Sometimes, a single phrase captures the collective frustration of an entire nation. The widely discussed "drunken sailor" characterization of government spending has struck a nerve with many Nigerians because it mirrors a contradiction they experience daily.

On one hand, citizens have repeatedly been told by this administration and its supporters that the country's finances were in ruins, that the economy was in poor shape, and that painful sacrifices were unavoidable. On the other hand, government expenditure continues to appear extravagant, lavish, and completely out of touch with the hardship playing out on the streets.

That disconnect is the root of the anger.

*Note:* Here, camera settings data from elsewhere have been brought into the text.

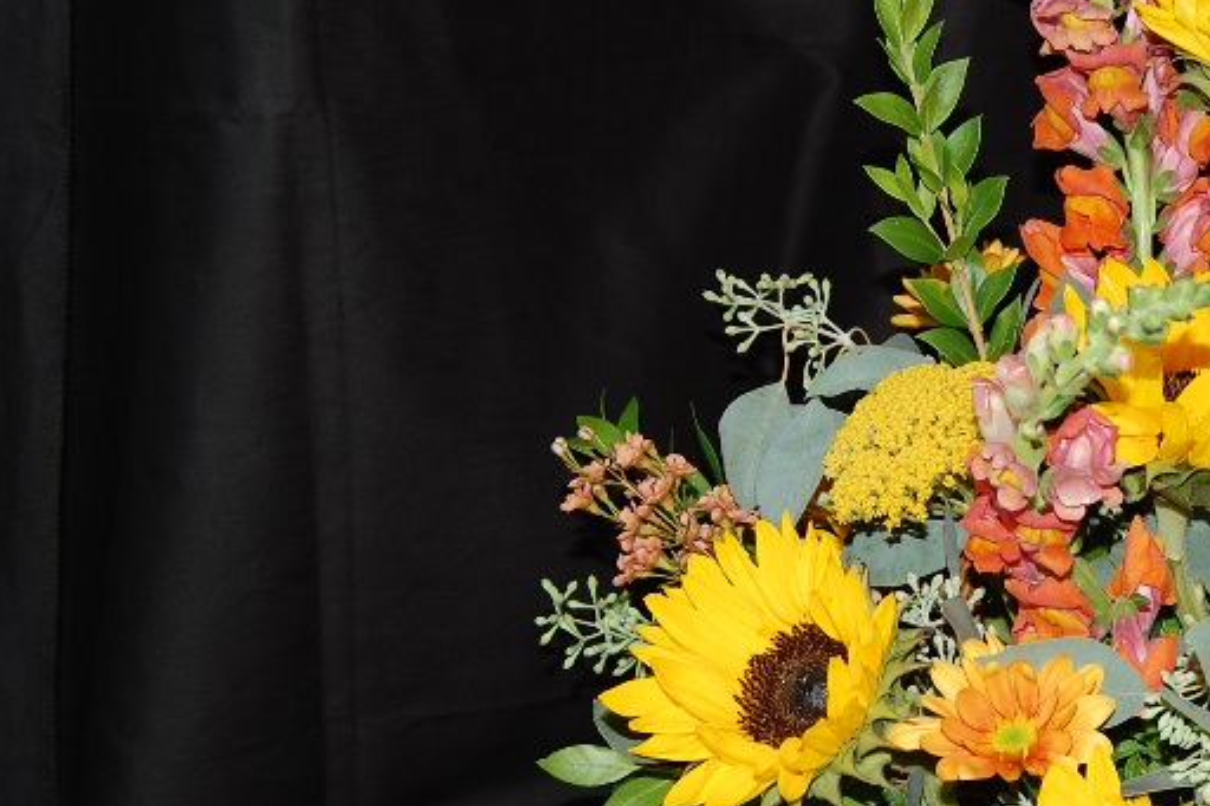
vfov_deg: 16.2
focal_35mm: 84
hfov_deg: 23.5
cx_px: 1120
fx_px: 2822
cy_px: 502
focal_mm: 28
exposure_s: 1/125
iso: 200
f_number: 5.6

A government cannot tell its people there is no money while governing with the body language of wealth.

It cannot ask the poor to endure hunger while political power continues to travel in luxury convoys, occupy expensive offices, embark on frequent foreign trips, borrow heavily, and maintain elite comfort as though nothing is wrong.

If the treasury was truly empty, genuine leadership would have started with visible sacrifice from the top not from the bottom.

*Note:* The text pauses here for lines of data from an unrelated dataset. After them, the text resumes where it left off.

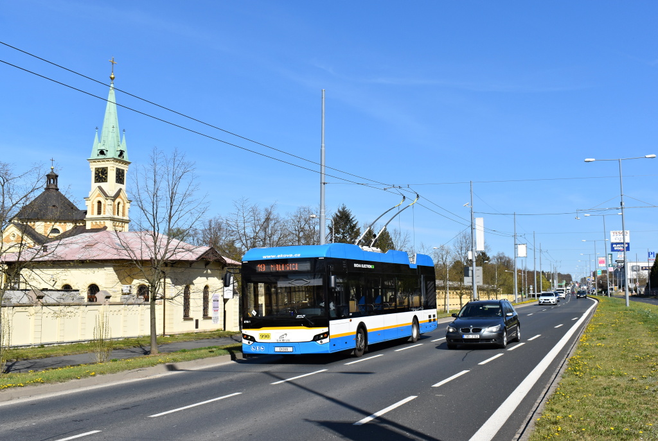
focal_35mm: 42
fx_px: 769
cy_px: 220
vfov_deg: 32.0
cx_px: 329
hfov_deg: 46.3
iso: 200
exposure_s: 1/500
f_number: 11
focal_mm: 28
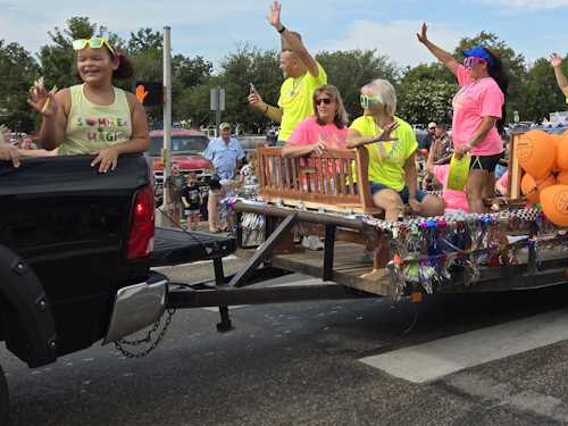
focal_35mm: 46
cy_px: 130
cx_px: 450
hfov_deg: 39.7
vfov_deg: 31.2
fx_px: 755
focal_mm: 5.4
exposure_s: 1/1538
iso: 25
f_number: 1.8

Former President Olusegun Obasanjo has weighed in, describing Nigeria under President Tinubu's watch as showing signs of a failing state, and tying the country's decline to corruption, weak leadership, and poor governance.

His criticism resonates not because of who he is, but because it speaks directly to what ordinary Nigerians are living through  economic hardship, rising insecurity, deepening division, and growing frustration.

Even those within the president's own circle have leaned on the "empty treasury" argument to justify borrowing and economic pressure.

Former Ogun State Governor Olusegun Osoba, for instance, defended the administration's borrowing by blaming the previous government for leaving the treasury bare.

But that defence raises an uncomfortable question: if the treasury was truly empty, why is the government not governing with the urgency and discipline of an administration facing a genuine emergency?

Borrowing, in itself, is not the problem. Nations and governments borrow that is a normal part of economic management. But borrowing becomes politically unacceptable when citizens see no matching restraint, no visible reduction in waste, no meaningful relief, and no improvement in their everyday lives.

A government that borrows in the name of national survival cannot simultaneously spend with the confidence of someone who has never known scarcity.

Nigerians are not simply angry that their leaders are navigating a tough economy. They are angry because the burden is not being shared equally. The poor are making sacrifices.

The middle class is shrinking. Small businesses are suffocating. Food prices are crushing families. Yet the political class continues to behave as though hardship is a condition reserved only for voters.

That is why Obasanjo's warning regardless of one's opinion of the man  will continue to resonate. The message is straightforward: if the treasury was empty, the government must stop spending as though it is overflowing.